**EXTRACTED TEXT**
..............................
No action taken on extra pay for county employees
Jack County Commissioners opted to take no action on potentially adding COVID-19 hazard pay for county employees during Monday morning’s regular meeting.
County Judge Keith Umphress said many of the 73 county employees such as Sheriff’s Department, jail employees and road hands are out on the front lines doing work that needs to be done in a time of danger. Many are working extra hours with an enhanced exposure to the COVID-19 virus.
Much of the discussion came from who should get the money and how much should be given. Umphress suggested having department heads determine who gets the money on some form of a tier system.
“In these times, we need to make our employees know they’re appreciated,” Umphress said. “Times are tough for businesses and employees would like to see (additional money).”
Precinct 1 Commissioner Gary Oliver said with the economy in dire straits, he had issues with spending money.
“I don’t know if I’m 100% for it.” Oliver said. “I’m fearing we would be setting some kind of precedent. If we set it, how long would it last?”
Oliver suggested doing it in a separate check like a bonus. Precinct 4 Commissioner Terry Ward opted for a wait and see approach to see what kind of monies the federal government was giving back.
..............................
**THE PROBLEM**
Continue the article about Jack County's decision on COVID-19 hazard pay, picking up after its last sentence.

**EXTRACTED INFORMATION**
..............................
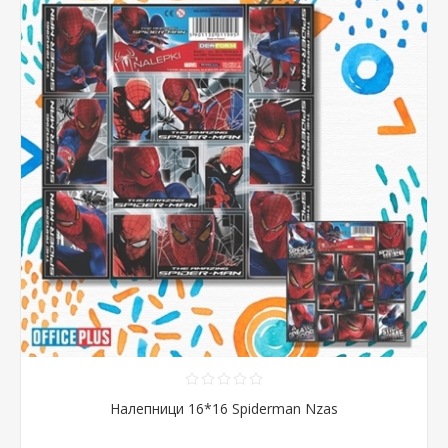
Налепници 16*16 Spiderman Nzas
..............................
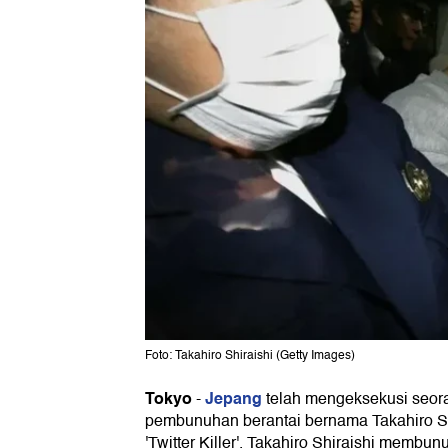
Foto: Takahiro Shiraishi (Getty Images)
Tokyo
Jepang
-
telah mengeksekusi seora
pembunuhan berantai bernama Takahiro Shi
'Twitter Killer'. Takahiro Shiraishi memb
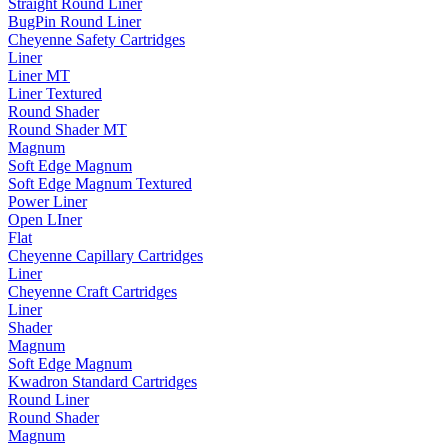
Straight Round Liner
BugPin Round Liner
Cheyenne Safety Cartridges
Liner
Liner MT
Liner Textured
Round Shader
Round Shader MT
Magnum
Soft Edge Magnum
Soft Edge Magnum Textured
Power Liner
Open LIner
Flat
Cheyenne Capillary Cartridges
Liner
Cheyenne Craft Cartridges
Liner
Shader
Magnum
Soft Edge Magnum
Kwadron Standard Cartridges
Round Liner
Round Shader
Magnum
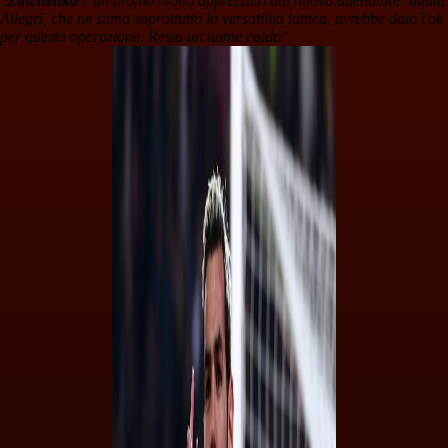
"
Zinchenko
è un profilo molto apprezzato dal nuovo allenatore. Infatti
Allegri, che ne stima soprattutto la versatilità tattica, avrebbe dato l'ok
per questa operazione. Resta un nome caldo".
..............................
**EXERCISE RESPONSE**
Umphress said of the $1 the county would spend, it would get as much as 75% back from the federal government. The county would need to spend at least $36,000 before getting federal money, Umphress said.
The court had problems deciding whether it would be a one-time payment for everyone, or if it would go on for the length of the state of emergency which went into effect March 23.
Precinct 2 Commissioner James Brock said the county needed to do something for their employees. Precinct 3 Commissioner Henry Birdwell asked if Umphress contacted any other county judges to see what they are doing in this situation. Oliver said even if commissioners took no action at the present time, it could always comes back and revisit the idea.
The agenda item happened after Country Treasurer Brad Campsey told the court there was no revenue coming into the county.
“Oil and cattle monies are way down right now, so we’ve got watch what we have coming in,” Campsey said.